### Required work
(1) Could you reproduce the Gillespie algorithm text in full, word for word?
(2) Can you transcribe the records word for word, starting at their very first line and ending at the line containing "seus dados e criar o seu acesso ao site.", with that line included?

### Given text
Finally, we write a general function that draws a choice of reaction and the time interval for that reaction.  This is the heart of the Gillespie algorithm, so we will take some time to discuss speed.  First, to get the time interval, we sample a random number from an exponential distribution with mean $\left(\sum_i a_i\right)^{-1}$.  This is easily done using the `np.random.exponential()` function.  

Next, we have to select which reaction will take place.  This amounts to drawing a sample over the discrete distribution where $P_i = a_i\left(\sum_i a_i\right)^{-1}$, or the probability of each reaction is proportional to its propensity.  This can be done using `scipy.stats.rv_discrete`, which allows specification of an arbitrary discrete distribution.  We will write a function to do this.

In [5]:
def sample_discrete_scipy(probs):
    """Randomly sample an index with probability given by probs."""
    return st.rv_discrete(values=(range(len(probs)), probs)).rvs()

(Records taken from a dataset)
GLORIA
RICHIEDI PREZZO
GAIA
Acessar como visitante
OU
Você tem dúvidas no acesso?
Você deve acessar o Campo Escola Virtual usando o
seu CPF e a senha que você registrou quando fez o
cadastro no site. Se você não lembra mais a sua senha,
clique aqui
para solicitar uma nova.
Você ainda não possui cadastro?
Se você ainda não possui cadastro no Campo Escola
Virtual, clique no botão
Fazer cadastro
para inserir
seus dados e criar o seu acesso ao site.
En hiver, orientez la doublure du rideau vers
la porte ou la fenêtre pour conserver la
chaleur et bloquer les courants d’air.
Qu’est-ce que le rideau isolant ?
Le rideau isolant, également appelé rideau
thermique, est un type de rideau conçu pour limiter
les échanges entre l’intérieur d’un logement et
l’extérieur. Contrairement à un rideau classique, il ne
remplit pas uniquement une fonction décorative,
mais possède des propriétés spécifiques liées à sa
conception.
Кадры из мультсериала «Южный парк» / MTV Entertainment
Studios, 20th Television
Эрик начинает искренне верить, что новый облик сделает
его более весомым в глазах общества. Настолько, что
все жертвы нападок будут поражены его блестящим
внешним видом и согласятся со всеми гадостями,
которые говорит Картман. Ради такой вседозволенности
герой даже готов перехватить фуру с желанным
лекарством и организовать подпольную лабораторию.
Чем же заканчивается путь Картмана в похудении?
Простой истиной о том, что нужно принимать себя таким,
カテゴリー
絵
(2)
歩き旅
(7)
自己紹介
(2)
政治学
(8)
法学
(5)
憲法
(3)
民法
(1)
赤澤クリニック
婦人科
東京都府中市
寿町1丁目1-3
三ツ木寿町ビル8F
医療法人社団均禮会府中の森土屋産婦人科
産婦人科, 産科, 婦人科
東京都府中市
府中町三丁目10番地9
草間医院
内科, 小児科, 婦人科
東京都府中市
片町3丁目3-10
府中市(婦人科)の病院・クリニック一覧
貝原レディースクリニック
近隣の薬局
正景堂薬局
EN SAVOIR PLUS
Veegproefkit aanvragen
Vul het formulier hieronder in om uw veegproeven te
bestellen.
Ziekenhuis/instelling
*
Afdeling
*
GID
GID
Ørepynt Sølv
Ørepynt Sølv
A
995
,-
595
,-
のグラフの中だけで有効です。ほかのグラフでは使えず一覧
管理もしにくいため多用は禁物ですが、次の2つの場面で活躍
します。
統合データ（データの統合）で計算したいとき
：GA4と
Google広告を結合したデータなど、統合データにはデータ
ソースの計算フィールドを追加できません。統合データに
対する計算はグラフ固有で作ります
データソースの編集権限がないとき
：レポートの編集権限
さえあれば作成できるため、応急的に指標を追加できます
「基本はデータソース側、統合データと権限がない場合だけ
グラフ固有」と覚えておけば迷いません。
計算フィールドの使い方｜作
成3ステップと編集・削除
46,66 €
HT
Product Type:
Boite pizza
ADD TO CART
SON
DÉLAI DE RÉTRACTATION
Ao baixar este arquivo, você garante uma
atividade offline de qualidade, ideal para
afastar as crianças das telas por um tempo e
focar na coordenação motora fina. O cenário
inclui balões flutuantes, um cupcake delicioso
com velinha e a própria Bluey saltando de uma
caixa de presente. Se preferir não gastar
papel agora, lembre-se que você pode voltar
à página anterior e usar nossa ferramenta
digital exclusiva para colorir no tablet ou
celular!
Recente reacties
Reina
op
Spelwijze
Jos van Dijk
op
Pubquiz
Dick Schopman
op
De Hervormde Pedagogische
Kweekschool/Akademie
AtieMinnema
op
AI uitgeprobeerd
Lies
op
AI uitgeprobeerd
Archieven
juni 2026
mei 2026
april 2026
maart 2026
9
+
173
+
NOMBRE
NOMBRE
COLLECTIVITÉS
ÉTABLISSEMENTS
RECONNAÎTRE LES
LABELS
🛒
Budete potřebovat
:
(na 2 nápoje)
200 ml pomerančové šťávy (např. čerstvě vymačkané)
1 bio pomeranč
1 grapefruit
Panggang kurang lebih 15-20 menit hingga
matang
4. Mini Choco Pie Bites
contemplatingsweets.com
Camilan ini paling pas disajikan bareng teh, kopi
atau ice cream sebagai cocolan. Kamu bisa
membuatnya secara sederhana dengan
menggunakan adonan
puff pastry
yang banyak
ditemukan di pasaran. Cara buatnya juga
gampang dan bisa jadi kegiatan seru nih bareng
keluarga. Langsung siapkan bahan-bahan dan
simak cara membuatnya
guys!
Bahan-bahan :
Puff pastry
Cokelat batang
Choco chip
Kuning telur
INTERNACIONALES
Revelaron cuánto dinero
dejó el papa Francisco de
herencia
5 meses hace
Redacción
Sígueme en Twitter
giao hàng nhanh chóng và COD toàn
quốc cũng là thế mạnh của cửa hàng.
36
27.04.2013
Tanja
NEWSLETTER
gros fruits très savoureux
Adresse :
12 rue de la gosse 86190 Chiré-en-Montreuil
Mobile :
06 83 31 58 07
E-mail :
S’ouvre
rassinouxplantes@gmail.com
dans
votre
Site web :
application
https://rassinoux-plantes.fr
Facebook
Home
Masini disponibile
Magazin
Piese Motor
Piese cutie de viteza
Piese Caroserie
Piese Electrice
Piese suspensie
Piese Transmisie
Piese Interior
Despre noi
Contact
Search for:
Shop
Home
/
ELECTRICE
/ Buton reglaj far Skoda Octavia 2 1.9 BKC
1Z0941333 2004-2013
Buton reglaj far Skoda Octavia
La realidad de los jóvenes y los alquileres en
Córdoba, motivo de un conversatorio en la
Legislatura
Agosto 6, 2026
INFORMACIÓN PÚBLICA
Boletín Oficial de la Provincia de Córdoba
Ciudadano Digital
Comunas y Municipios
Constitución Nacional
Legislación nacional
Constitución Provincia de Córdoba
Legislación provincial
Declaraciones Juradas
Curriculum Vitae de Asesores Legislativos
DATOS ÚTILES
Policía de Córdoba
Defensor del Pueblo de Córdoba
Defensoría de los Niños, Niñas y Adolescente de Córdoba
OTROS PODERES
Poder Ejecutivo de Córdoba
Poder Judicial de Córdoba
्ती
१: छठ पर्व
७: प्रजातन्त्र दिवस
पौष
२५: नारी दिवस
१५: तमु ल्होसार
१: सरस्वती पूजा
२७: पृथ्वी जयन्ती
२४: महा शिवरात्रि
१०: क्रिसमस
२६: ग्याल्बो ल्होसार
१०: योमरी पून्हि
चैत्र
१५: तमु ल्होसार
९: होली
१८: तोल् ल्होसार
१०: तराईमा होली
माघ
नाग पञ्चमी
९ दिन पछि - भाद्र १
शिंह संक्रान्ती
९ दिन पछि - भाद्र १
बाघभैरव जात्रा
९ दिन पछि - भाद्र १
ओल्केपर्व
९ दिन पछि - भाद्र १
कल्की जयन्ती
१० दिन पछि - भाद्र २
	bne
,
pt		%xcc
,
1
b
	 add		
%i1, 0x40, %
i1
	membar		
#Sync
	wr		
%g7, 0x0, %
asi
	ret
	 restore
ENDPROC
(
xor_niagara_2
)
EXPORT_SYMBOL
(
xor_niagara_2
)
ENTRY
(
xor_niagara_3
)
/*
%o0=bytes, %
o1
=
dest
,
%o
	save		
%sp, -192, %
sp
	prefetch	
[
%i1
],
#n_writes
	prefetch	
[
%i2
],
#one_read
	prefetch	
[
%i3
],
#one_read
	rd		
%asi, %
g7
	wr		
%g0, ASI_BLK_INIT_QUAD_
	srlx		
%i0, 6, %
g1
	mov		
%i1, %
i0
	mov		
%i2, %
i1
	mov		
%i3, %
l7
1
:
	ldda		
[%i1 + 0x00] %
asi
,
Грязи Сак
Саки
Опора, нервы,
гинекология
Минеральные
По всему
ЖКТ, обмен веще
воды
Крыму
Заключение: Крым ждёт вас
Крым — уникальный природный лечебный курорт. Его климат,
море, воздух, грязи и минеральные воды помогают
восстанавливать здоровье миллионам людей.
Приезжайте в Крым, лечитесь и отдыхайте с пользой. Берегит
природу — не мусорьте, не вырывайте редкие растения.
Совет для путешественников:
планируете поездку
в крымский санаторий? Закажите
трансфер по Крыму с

### Results of the tasks
(1)
Finally, we write a general function that draws a choice of reaction and the time interval for that reaction.  This is the heart of the Gillespie algorithm, so we will take some time to discuss speed.  First, to get the time interval, we sample a random number from an exponential distribution with mean $\left(\sum_i a_i\right)^{-1}$.  This is easily done using the `np.random.exponential()` function.  

Next, we have to select which reaction will take place.  This amounts to drawing a sample over the discrete distribution where $P_i = a_i\left(\sum_i a_i\right)^{-1}$, or the probability of each reaction is proportional to its propensity.  This can be done using `scipy.stats.rv_discrete`, which allows specification of an arbitrary discrete distribution.  We will write a function to do this.

In [5]:
def sample_discrete_scipy(probs):
    """Randomly sample an index with probability given by probs."""
    return st.rv_discrete(values=(range(len(probs)), probs)).rvs()

(2)
GLORIA
RICHIEDI PREZZO
GAIA
Acessar como visitante
OU
Você tem dúvidas no acesso?
Você deve acessar o Campo Escola Virtual usando o
seu CPF e a senha que você registrou quando fez o
cadastro no site. Se você não lembra mais a sua senha,
clique aqui
para solicitar uma nova.
Você ainda não possui cadastro?
Se você ainda não possui cadastro no Campo Escola
Virtual, clique no botão
Fazer cadastro
para inserir
seus dados e criar o seu acesso ao site.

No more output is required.